Liang Zhu specific content:
Zhu Yingtai disguised herself as a man and went to college to study, where she met Liang Shanbo. Because like-minded and deskmate, they became good friends. On one occasion, Liang Shanbo went to Zhu Yingtai's house to find her, found that Zhu Yingtai was a girl, fell in love with Zhu Yingtai, and proposed to get married. However, Zhu Yingtai's father felt that Liang Shanbo had no money and disagreed with them, so he asked Zhu Yingtai to marry someone else. Liang Shanbo died of depression after he found out.
Before his death, he told his parents that he would be buried on the way from Zhu Yingtai to Ma's home. On Zhu Yingtai's wedding day, her maid found Liang Shanbo's grave, and told Zhu Yingtai that Zhu Yingtai went to Liang Shanbo's grave regardless of other people's objections. Suddenly, there was thunder and lightning, and Zhu Yingtai jumped into the crack in Liang Shanbo's grave. Then, they became a pair of butterflies.
Related introduction:
The story of China and Liang Zhu, which spread overseas, was first discovered in neighboring North and South Korea. Recent studies have found that from the Five Dynasties and Ten Kingdoms to the Song Dynasty (9 18- 1200), the seven-rhythm poem Butterfly written by Ye Luo in the Tang Dynasty has been compiled into Ten Copied Poems by people in the Korean Kingdom, and one of them, The Popular Saying about Wife's Righteousness Clothes, refers to the story of Liang Zhu and has been disguised as.

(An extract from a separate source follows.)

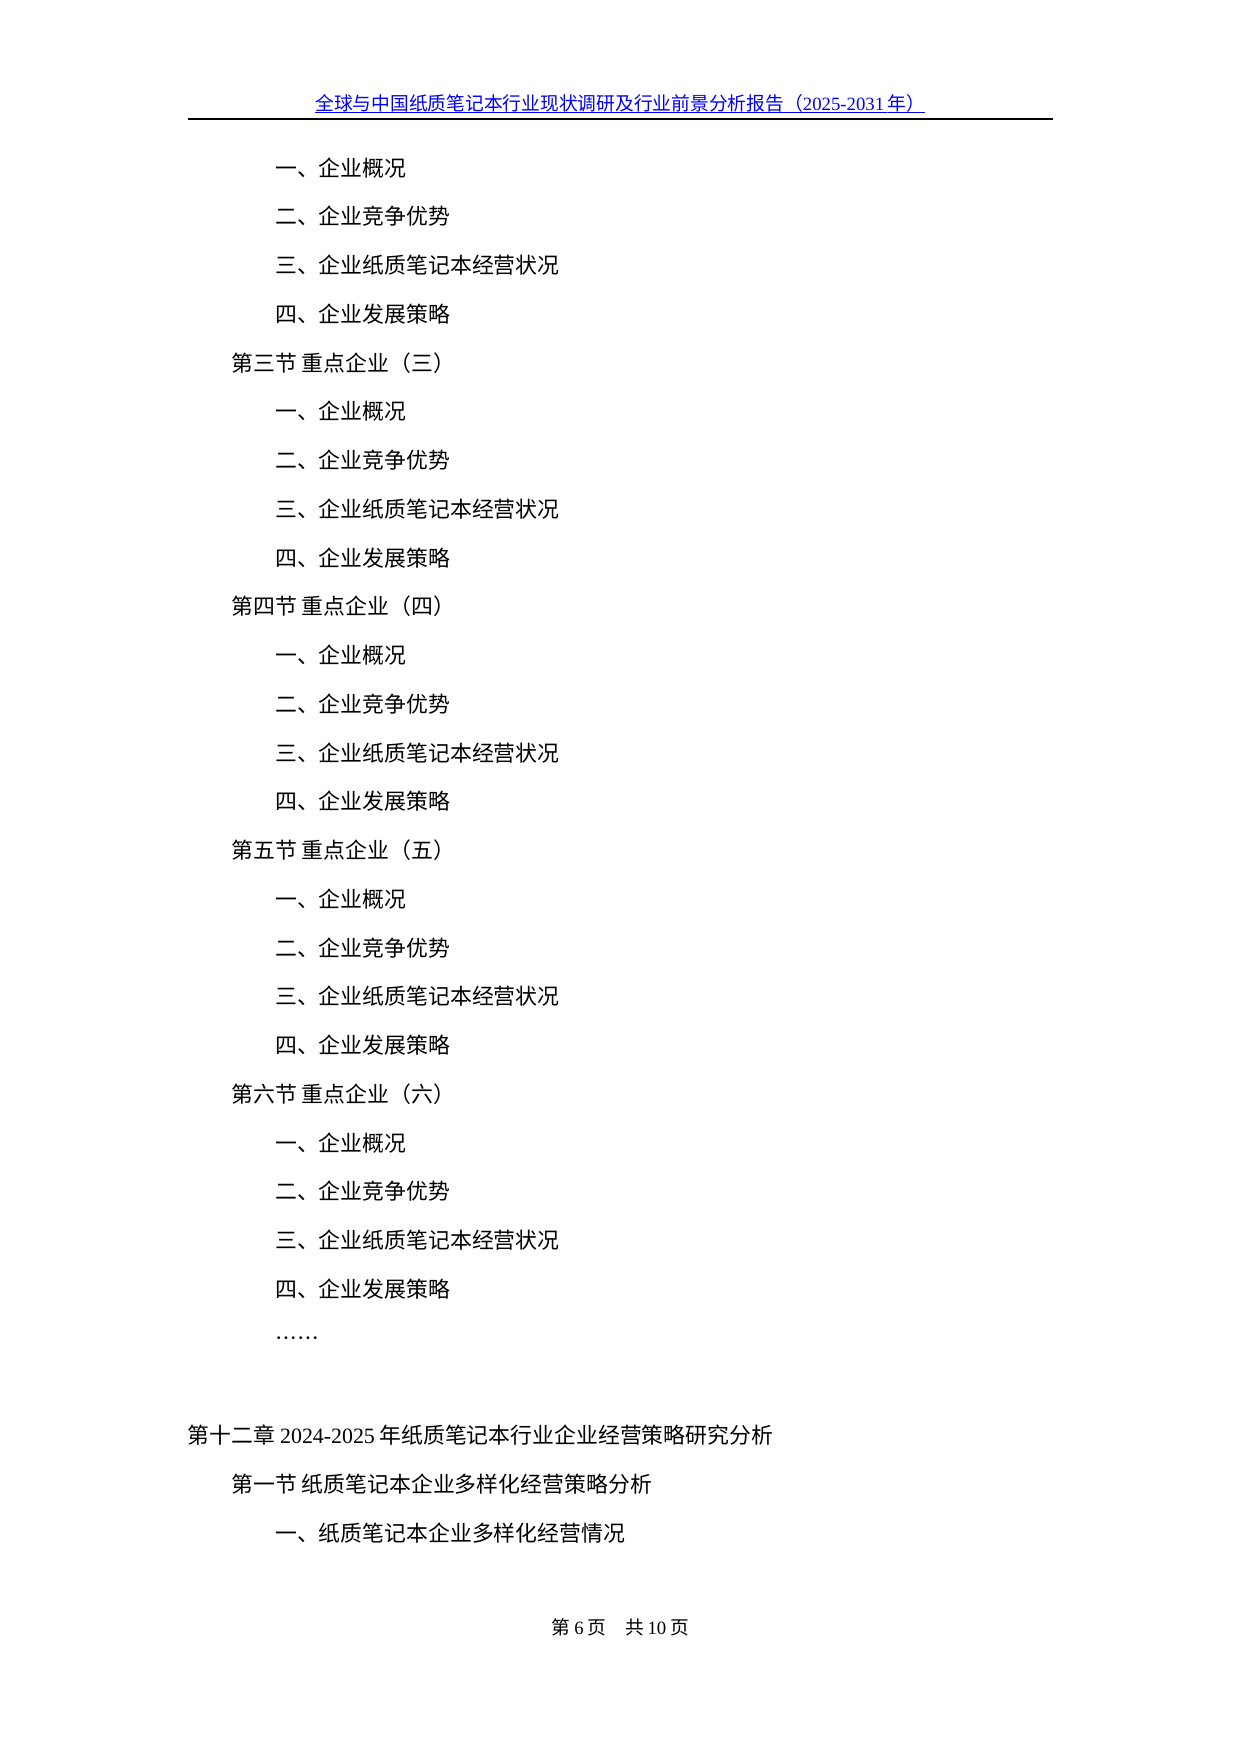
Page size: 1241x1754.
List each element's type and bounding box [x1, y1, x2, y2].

text [187, 150, 1053, 1548]
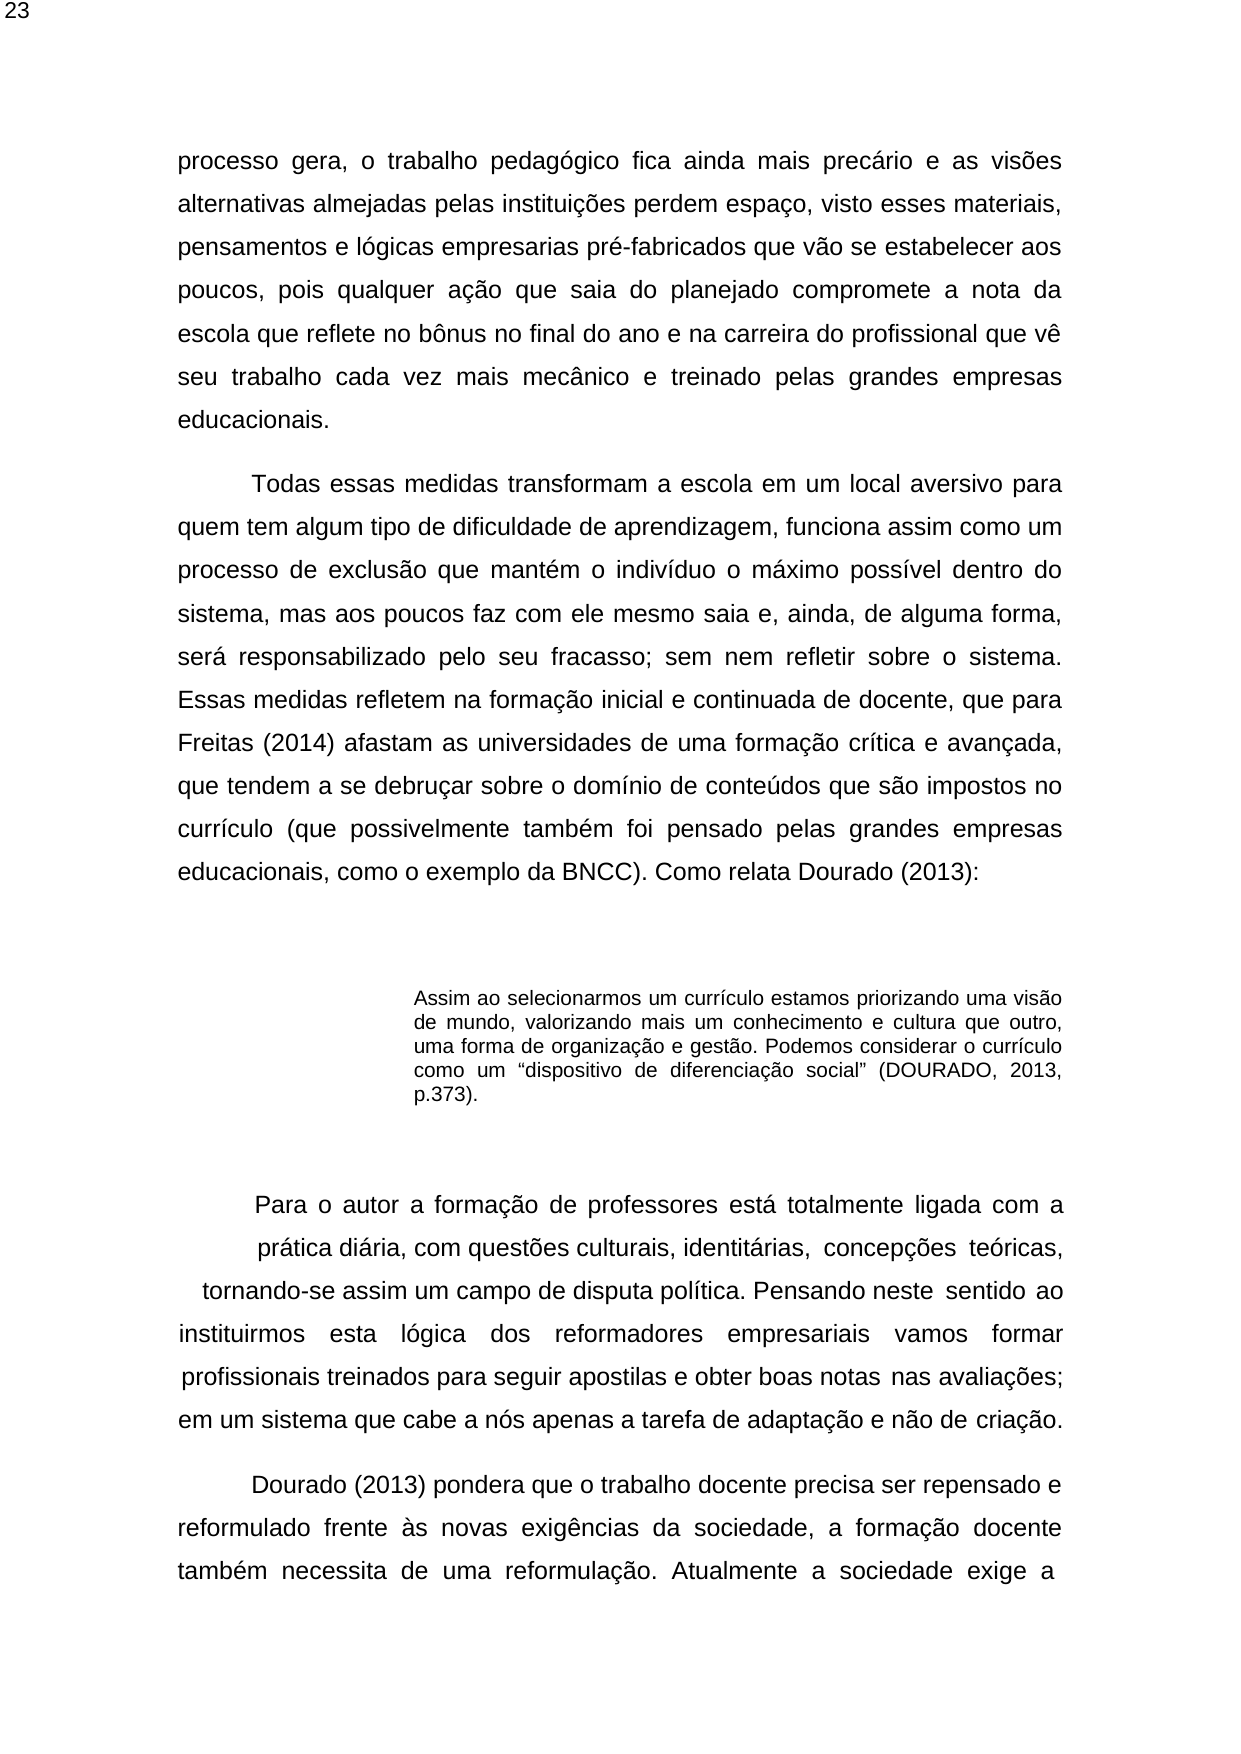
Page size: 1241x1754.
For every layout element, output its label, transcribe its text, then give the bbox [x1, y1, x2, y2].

By the Song Dynasty in China, the Notes on Ten Famous Poems edited by Koreans not only included Ye Luo's Butterfly, but also added the biographies of Liang Shanbo and Zhu Yingtai in the notes. This is the earliest version of Liang Zhu's story spread abroad, which tells the legendary story of Liang Zhu from "dressing up as a man" to "changing clothes into butterflies".